_REQUIREMENT_.
Recast the text of all the items below as one numbered list, with each line as its own entry and blank lines left out. Do not include the picture markers.
======
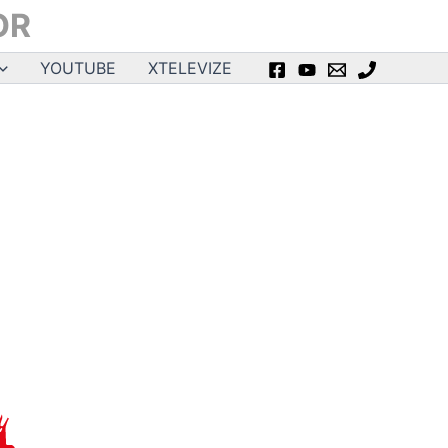
OR
YOUTUBE
XTELEVIZE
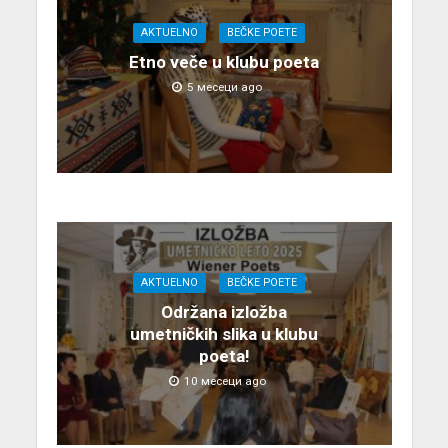
AKTUELNO
BEČKE POETE
Etno veče u klubu poeta
5 месеци ago
AKTUELNO
BEČKE POETE
Održana izložba
umetničkih slika u klubu
poeta!
10 месеци ago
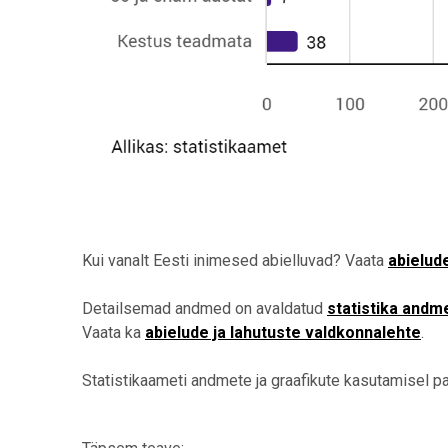
Kui vanalt Eesti inimesed abielluvad? Vaata
abielud
Detailsemad andmed on avaldatud
statistika andm
Vaata ka
abielude ja lahutuste valdkonnalehte
.
Statistikaameti andmete ja graafikute kasutamisel pal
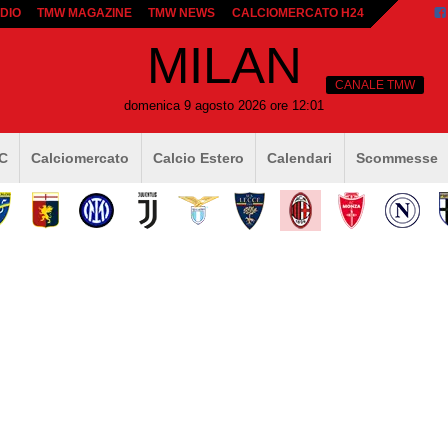
DIO
TMW MAGAZINE
TMW NEWS
CALCIOMERCATO H24
MILAN
CANALE TMW
domenica 9 agosto 2026 ore 12:01
 C
Calciomercato
Calcio Estero
Calendari
Scommesse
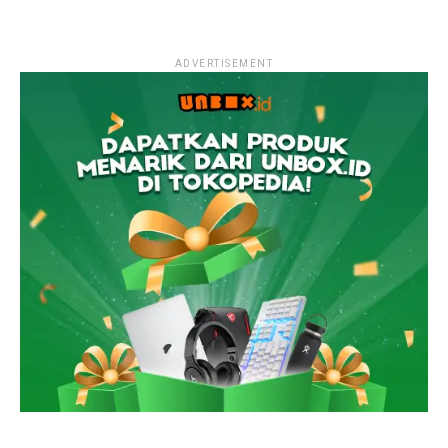
ADVERTISEMENT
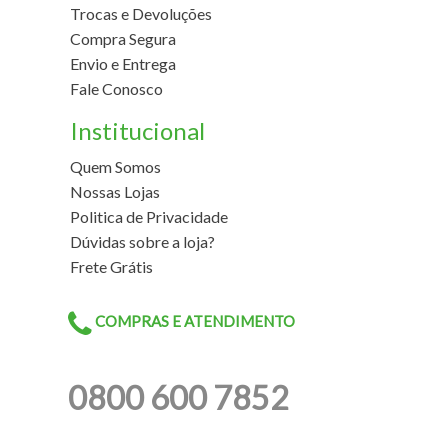
Trocas e Devoluções
Compra Segura
Envio e Entrega
Fale Conosco
Institucional
Quem Somos
Nossas Lojas
Politica de Privacidade
Dúvidas sobre a loja?
Frete Grátis
COMPRAS E ATENDIMENTO
0800 600 7852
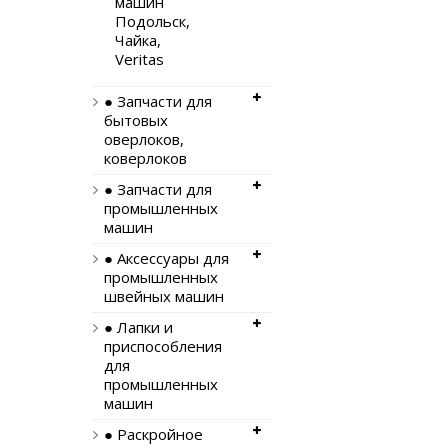
машин
Подольск,
Чайка,
Veritas
● Запчасти для
бытовых
оверлоков,
коверлоков
● Запчасти для
промышленных
машин
● Аксессуары для
промышленных
швейных машин
● Лапки и
приспособления
для
промышленных
машин
● Раскройное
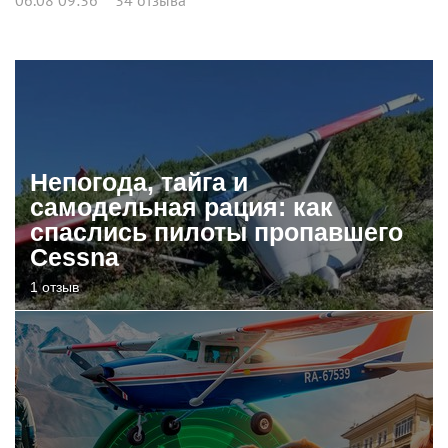
Непогода, тайга и
самодельная рация: как
спаслись пилоты пропавшего
Cessna
1 отзыв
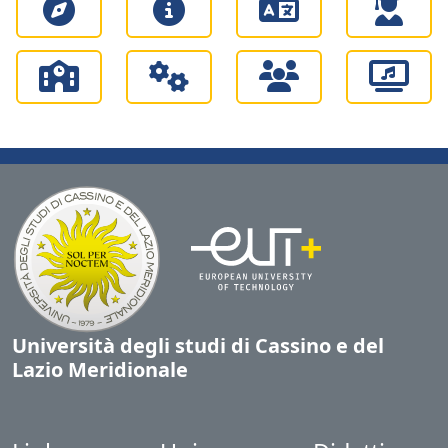
Università degli studi di Cassino e del
Lazio Meridionale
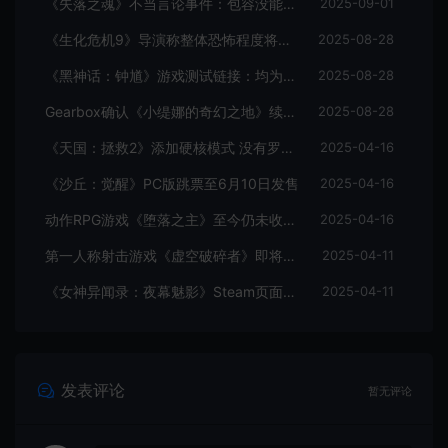
《失落之魂》不当言论事件：包容没能消解过激言论
2025-09-01
《生化危机9》导演称整体恐怖程度将进一步提升
2025-08-28
《黑神话：钟馗》游戏测试链接：均为骗子
2025-08-28
Gearbox确认《小缇娜的奇幻之地》续作正在开发中
2025-08-28
《天国：拯救2》添加硬核模式 没有罗盘和快速旅行
2025-04-16
《沙丘：觉醒》PC版跳票至6月10日发售
2025-04-16
动作RPG游戏《堕落之主》至今仍未收回成本
2025-04-16
第一人称射击游戏《虚空破碎者》即将多平台上线
2025-04-11
《女神异闻录：夜幕魅影》Steam页面上线
2025-04-11
发表评论
暂无评论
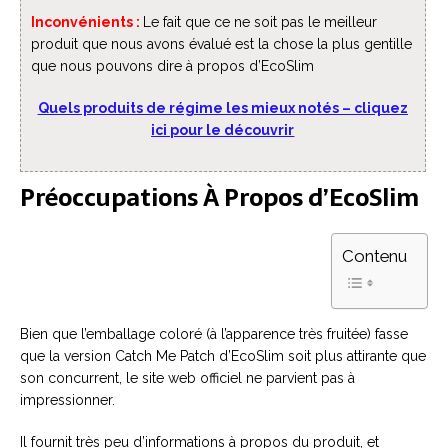
Inconvénients
:
Le fait que ce ne soit pas le meilleur
produit que nous avons évalué est la chose la plus gentille
que nous pouvons dire à propos d’EcoSlim
Quels produits de régime les mieux notés – cliquez
ici pour le découvrir
Préoccupations À Propos d’EcoSlim
Contenu
Bien que l’emballage coloré (à l’apparence très fruitée) fasse
que la version Catch Me Patch d’EcoSlim soit plus attirante que
son concurrent, le site web officiel ne parvient pas à
impressionner.
Il fournit très peu d’informations à propos du produit, et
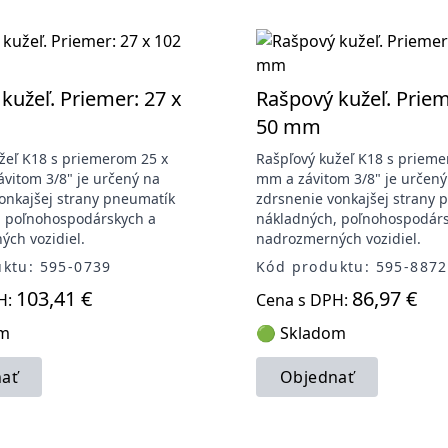
kužeľ. Priemer: 27 x
Rašpový kužeľ. Priem
50 mm
žeľ K18 s priemerom 25 x
Rašpľový kužeľ K18 s prieme
vitom 3/8" je určený na
mm a závitom 3/8" je určený
onkajšej strany pneumatík
zdrsnenie vonkajšej strany 
, poľnohospodárskych a
nákladných, poľnohospodárs
ch vozidiel.
nadrozmerných vozidiel.
ktu: 595-0739
Kód produktu: 595-8872
103,41 €
86,97 €
H:
Cena s DPH:
om
🟢 Skladom
ať
Objednať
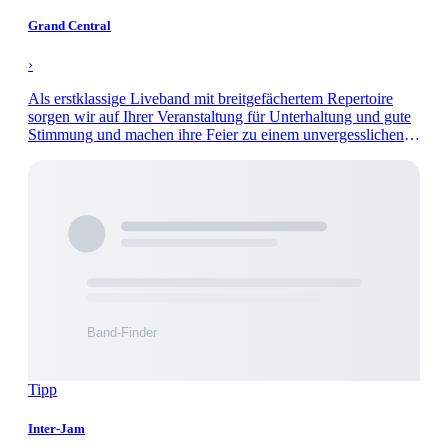
Grand Central
›
Als erstklassige Liveband mit breitgefächertem Repertoire
sorgen wir auf Ihrer Veranstaltung für Unterhaltung und gute
Stimmung und machen ihre Feier zu einem unvergesslichen
Abend.
Tipp
Inter-Jam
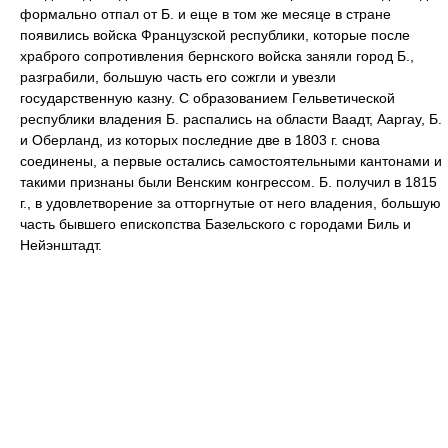
формально отпал от Б. и еще в том же месяце в стране
появились войска Французской республики, которые после
храброго сопротивления бернского войска заняли город Б.,
разграбили, большую часть его сожгли и увезли
государственную казну. С образованием Гельветической
республики владения Б. распались на области Ваадт, Ааргау, Б.
и Оберланд, из которых последние две в 1803 г. снова
соединены, а первые остались самостоятельными кантонами и
такими признаны были Венским конгрессом. Б. получил в 1815
г., в удовлетворение за отторгнутые от него владения, большую
часть бывшего епископства Базельского с городами Биль и
Нейэнштадт.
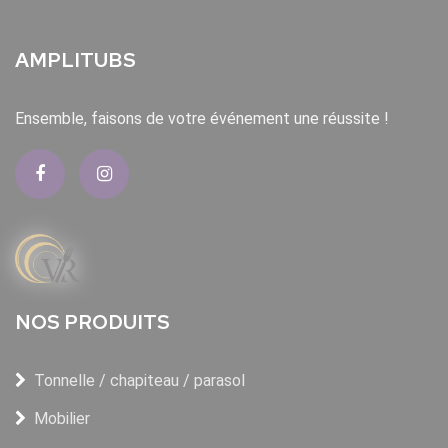
AMPLITUBS
Ensemble, faisons de votre événement une réussite !
NOS PRODUITS
Tonnelle / chapiteau / parasol
Mobilier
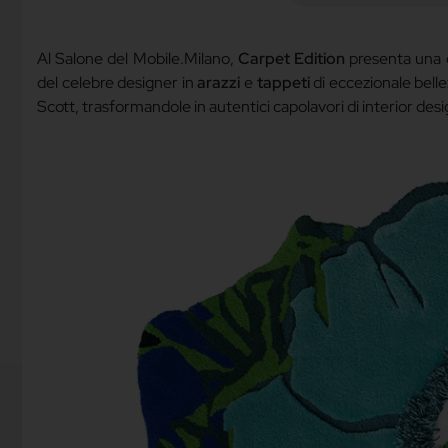
Al Salone del Mobile.Milano,
Carpet Edition
presenta una 
del celebre designer in
arazzi
e
tappeti
di eccezionale bell
Scott, trasformandole in autentici capolavori di interior des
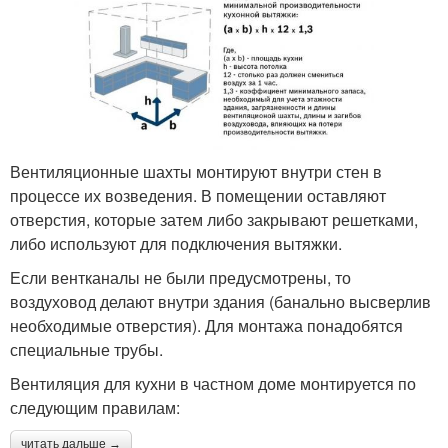
Вентиляционные шахты монтируют внутри стен в
процессе их возведения. В помещении оставляют
отверстия, которые затем либо закрывают решетками,
либо используют для подключения вытяжки.
Если вентканалы не были предусмотрены, то
воздуховод делают внутри здания (банально высверлив
необходимые отверстия). Для монтажа понадобятся
специальные трубы.
Вентиляция для кухни в частном доме монтируется по
следующим правилам:
читать дальше →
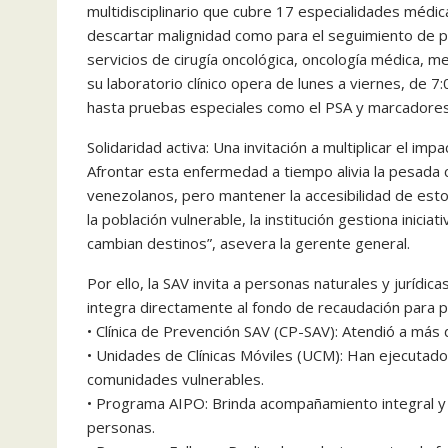
multidisciplinario que cubre 17 especialidades médic
descartar malignidad como para el seguimiento de p
servicios de cirugía oncológica, oncología médica, m
su laboratorio clínico opera de lunes a viernes, de 
hasta pruebas especiales como el PSA y marcadores
Solidaridad activa: Una invitación a multiplicar el impa
Afrontar esta enfermedad a tiempo alivia la pesada
venezolanos, pero mantener la accesibilidad de esto
la población vulnerable, la institución gestiona inic
cambian destinos”, asevera la gerente general.
Por ello, la SAV invita a personas naturales y jurídi
integra directamente al fondo de recaudación para pot
• Clínica de Prevención SAV (CP-SAV): Atendió a más
• Unidades de Clínicas Móviles (UCM): Han ejecuta
comunidades vulnerables.
• Programa AIPO: Brinda acompañamiento integral y 
personas.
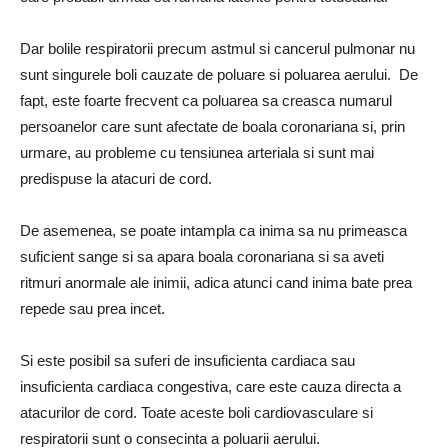
Dar bolile respiratorii precum astmul si cancerul pulmonar nu
sunt singurele boli cauzate de poluare si poluarea aerului. De
fapt, este foarte frecvent ca poluarea sa creasca numarul
persoanelor care sunt afectate de boala coronariana si, prin
urmare, au probleme cu tensiunea arteriala si sunt mai
predispuse la atacuri de cord.
De asemenea, se poate intampla ca inima sa nu primeasca
suficient sange si sa apara boala coronariana si sa aveti
ritmuri anormale ale inimii, adica atunci cand inima bate prea
repede sau prea incet.
Si este posibil sa suferi de insuficienta cardiaca sau
insuficienta cardiaca congestiva, care este cauza directa a
atacurilor de cord. Toate aceste boli cardiovasculare si
respiratorii sunt o consecinta a poluarii aerului.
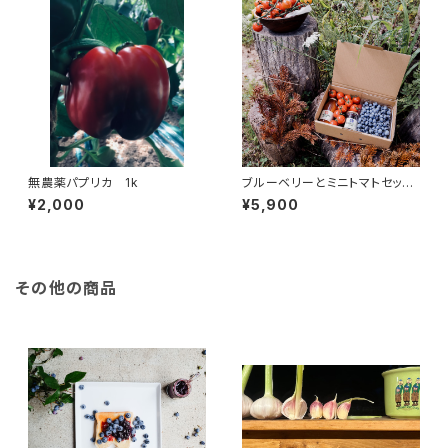
無農薬パプリカ 1k
ブルーベリーとミニトマトセット
＋ ミニトマトジュース100%
¥2,000
¥5,900
ブルーベリージャム 通年除草
剤化学農薬不使用
その他の商品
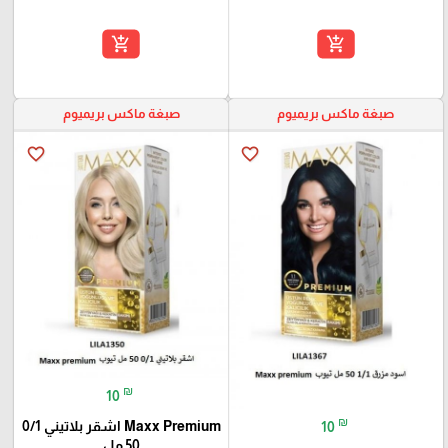
add_shopping_cart
add_shopping_cart
صبغة ماكس بريميوم
صبغة ماكس بريميوم
favorite_border
favorite_border
₪
10
₪
Maxx Premium اشقر بلاتيني 0/1
10
50 مل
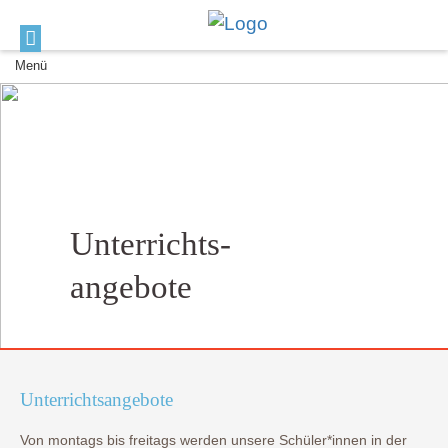
Menü
Unterrichts­
angebote
Unterrichtsangebote
Von montags bis freitags werden unsere Schüler*innen in der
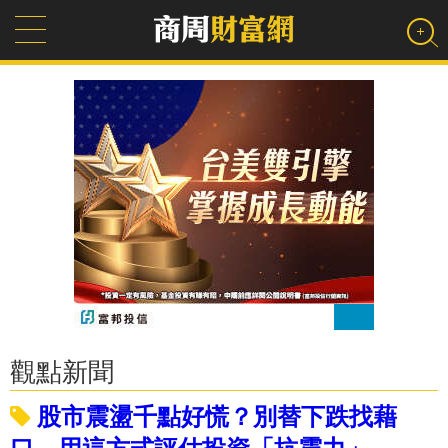
觀點新聞
股市震盪千點好慌？別替下跌找藉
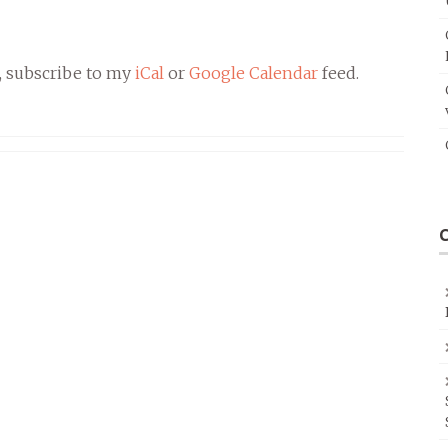
, subscribe to my
iCal
or
Google Calendar
feed.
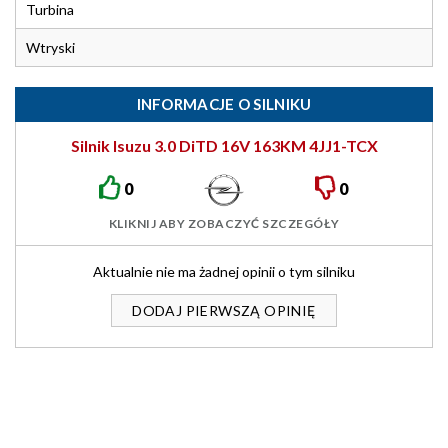
Turbina
Wtryski
INFORMACJE O SILNIKU
Silnik Isuzu 3.0 DiTD 16V 163KM 4JJ1-TCX
0
0
KLIKNIJ ABY ZOBACZYĆ SZCZEGÓŁY
Aktualnie nie ma żadnej opinii o tym silniku
DODAJ PIERWSZĄ OPINIĘ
======
_WRITTEN ANSWER_.
1. OR
2. YOUTUBE
3. XTELEVIZE
4. AKTUELNO
5. BEČKE POETE
6. Etno veče u klubu poeta
7. 5 месеци ago
8. AKTUELNO
9. BEČKE POETE
10. Održana izložba
11. umetničkih slika u klubu
12. poeta!
13. 10 месеци ago
14. Kui vanalt Eesti inimesed abielluvad? Vaata
15. abielud
16. Detailsemad andmed on avaldatud
17. statistika andm
18. Vaata ka
19. abielude ja lahutuste valdkonnalehte
20. .
21. Statistikaameti andmete ja graafikute kasutamisel pal
22. DIO
23. TMW MAGAZINE
24. TMW NEWS
25. CALCIOMERCATO H24
26. MILAN
27. CANALE TMW
28. domenica 9 agosto 2026 ore 12:01
29.  C
30. Calciomercato
31. Calcio Estero
32. Calendari
33. Scommesse
34. ADVERTISEMENT
35. Trocas e Devoluções
36. Compra Segura
37. Envio e Entrega
38. Fale Conosco
39. Institucional
40. Quem Somos
41. Nossas Lojas
42. Politica de Privacidade
43. Dúvidas sobre a loja?
44. Frete Grátis
45. COMPRAS E ATENDIMENTO
46. 0800 600 7852
47. машин
48. Подольск,
49. Чайка,
50. Veritas
51. ● Запчасти для
52. бытовых
53. оверлоков,
54. коверлоков
55. ● Запчасти для
56. промышленных
57. машин
58. ● Аксессуары для
59. промышленных
60. швейных машин
61. ● Лапки и
62. приспособления
63. для
64. промышленных
65. машин
66. ● Раскройное
67. Непогода, тайга и
68. самодельная рация: как
69. спаслись пилоты пропавшего
70. Cessna
71. 1 отзыв
72. Università degli studi di Cassino e del
73. Lazio Meridionale
74. 《失落之魂》不当言论事件：包容没能消解过激言论
75. 2025-09-01
76. 《生化危机9》导演称整体恐怖程度将进一步提升
77. 2025-08-28
78. 《黑神话：钟馗》游戏测试链接：均为骗子
79. 2025-08-28
80. Gearbox确认《小缇娜的奇幻之地》续作正在开发中
81. 2025-08-28
82. 《天国：拯救2》添加硬核模式 没有罗盘和快速旅行
83. 2025-04-16
84. 《沙丘：觉醒》PC版跳票至6月10日发售
85. 2025-04-16
86. 动作RPG游戏《堕落之主》至今仍未收回成本
87. 2025-04-16
88. 第一人称射击游戏《虚空破碎者》即将多平台上线
89. 2025-04-11
90. 《女神异闻录：夜幕魅影》Steam页面上线
91. 2025-04-11
92. 发表评论
93. 暂无评论
94. Inconvénients
95. :
96. Le fait que ce ne soit pas le meilleur
97. produit que nous avons évalué est la chose la plus gentille
98. que nous pouvons dire à propos d’EcoSlim
99. Quels produits de régime les mieux notés – cliquez
100. ici pour le découvrir
101. Préoccupations À Propos d’EcoSlim
102. Contenu
103. Bien que l’emballage coloré (à l’apparence très fruitée) fasse
104. que la version Catch Me Patch d’EcoSlim soit plus attirante que
105. son concurrent, le site web officiel ne parvient pas à
106. impressionner.
107. Il fournit très peu d’informations à propos du produit, et
108. kužeľ. Priemer: 27 x
109. Rašpový kužeľ. Priem
110. 50 mm
111. žeľ K18 s priemerom 25 x
112. Rašpľový kužeľ K18 s prieme
113. vitom 3/8" je určený na
114. mm a závitom 3/8" je určený
115. onkajšej strany pneumatík
116. zdrsnenie vonkajšej strany 
117. , poľnohospodárskych a
118. nákladných, poľnohospodárs
119. ch vozidiel.
120. nadrozmerných vozidiel.
121. ktu: 595-0739
122. Kód produktu: 595-8872
123. 103,41 €
124. 86,97 €
125. H:
126. Cena s DPH:
127. om
128. 🟢 Skladom
129. ať
130. Objednať
131. Grand Central
132. ›
133. Als erstklassige Liveband mit breitgefächertem Repertoire
134. sorgen wir auf Ihrer Veranstaltung für Unterhaltung und gute
135. Stimmung und machen ihre Feier zu einem unvergesslichen
136. Abend.
137. Tipp
138. Inter-Jam
139. формально отпал от Б. и еще в том же месяце в стране
140. появились войска Французской республики, которые после
141. храброго сопротивления бернского войска заняли город Б.,
142. разграбили, большую часть его сожгли и увезли
143. государственную казну. С образованием Гельветической
144. республики владения Б. распались на области Ваадт, Ааргау, Б.
145. и Оберланд, из которых последние две в 1803 г. снова
146. соединены, а первые остались самостоятельными кантонами и
147. такими признаны были Венским конгрессом. Б. получил в 1815
148. г., в удовлетворение за отторгнутые от него владения, большую
149. часть бывшего епископства Базельского с городами Биль и
150. Нейэнштадт.
151. AMPLITUBS
152. Ensemble, faisons de votre événement une réussite !
153. NOS PRODUITS
154. Tonnelle / chapiteau / parasol
155. Mobilier
156. Al Salone del Mobile.Milano,
157. Carpet Edition
158. presenta una 
159. del celebre designer in
160. arazzi
161. e
162. tappeti
163. di eccezionale bell
164. Scott, trasformandole in autentici capolavori di interior des
165. Вентиляционные шахты монтируют внутри стен в
166. процессе их возведения. В помещении оставляют
167. отверстия, которые затем либо закрывают решетками,
168. либо используют для подключения вытяжки.
169. Если вентканалы не были предусмотрены, то
170. воздуховод делают внутри здания (банально высверлив
171. необходимые отверстия). Для монтажа понадобятся
172. специальные трубы.
173. Вентиляция для кухни в частном доме монтируется по
174. следующим правилам:
175. читать дальше →
176. multidisciplinario que cubre 17 especialidades médic
177. descartar malignidad como para el seguimiento de p
178. servicios de cirugía oncológica, oncología médica, m
179. su laboratorio clínico opera de lunes a viernes, de 
180. hasta pruebas especiales como el PSA y marcadores
181. Solidaridad activa: Una invitación a multiplicar el impa
182. Afrontar esta enfermedad a tiempo alivia la pesada
183. venezolanos, pero mantener la accesibilidad de esto
184. la población vulnerable, la institución gestiona inic
185. cambian destinos”, asevera la gerente general.
186. Por ello, la SAV invita a personas naturales y jurídi
187. integra directamente al fondo de recaudación para pot
188. • Clínica de Prevención SAV (CP-SAV): Atendió a más
189. • Unidades de Clínicas Móviles (UCM): Han ejecuta
190. comunidades vulnerables.
191. • Programa AIPO: Brinda acompañamiento integral y 
192. personas.
193. Dar bolile respiratorii precum astmul si cancerul pulmonar nu
194. sunt singurele boli cauzate de poluare si poluarea aerului. De
195. fapt, este foarte frecvent ca poluarea sa creasca numarul
196. persoanelor care sunt afectate de boala coronariana si, prin
197. urmare, au probleme cu tensiunea arteriala si sunt mai
198. predispuse la atacuri de cord.
199. De asemenea, se poate intampla ca inima sa nu primeasca
200. suficient sange si sa apara boala coronariana si sa aveti
201. ritmuri anormale ale inimii, adica atunci cand inima bate prea
202. repede sau prea incet.
203. Si este posibil sa suferi de insuficienta cardiaca sau
204. insuficienta cardiaca congestiva, care este cauza directa a
205. atacurilor de cord. Toate aceste boli cardiovasculare si
206. respiratorii sunt o consecinta a poluarii aerului.
207. 無農薬パプリカ 1k
208. ブルーベリーとミニトマトセット
209. ＋ ミニトマトジュース100%
210. ¥2,000
211. ¥5,900
212. ブルーベリージャム 通年除草
213. 剤化学農薬不使用
214. その他の商品
215. add_shopping_cart
216. add_shopping_cart
217. صبغة ماكس بريميوم
218. صبغة ماكس بريميوم
219. favorite_border
220. favorite_border
221. ₪
222. 10
223. ₪
224. Maxx Premium اشقر بلاتيني 0/1
225. 10
226. 50 مل
227. Menü
228. Unterrichts­
229. angebote
230. Unterrichtsangebote
231. Von montags bis freitags werden unsere Schüler*innen in der
232. 觀點新聞
233. 股市震盪千點好慌？別替下跌找藉
234. , subscribe to my
235. iCal
236. or
237. Google Calendar
238. feed.
239. Turbina
240. Wtryski
241. INFORMACJE O SILNIKU
242. Silnik Isuzu 3.0 DiTD 16V 163KM 4JJ1-TCX
243. 0
244. 0
245. KLIKNIJ ABY ZOBACZYĆ SZCZEGÓŁY
246. Aktualnie nie ma żadnej opinii o tym silniku
247. DODAJ PIERWSZĄ OPINIĘ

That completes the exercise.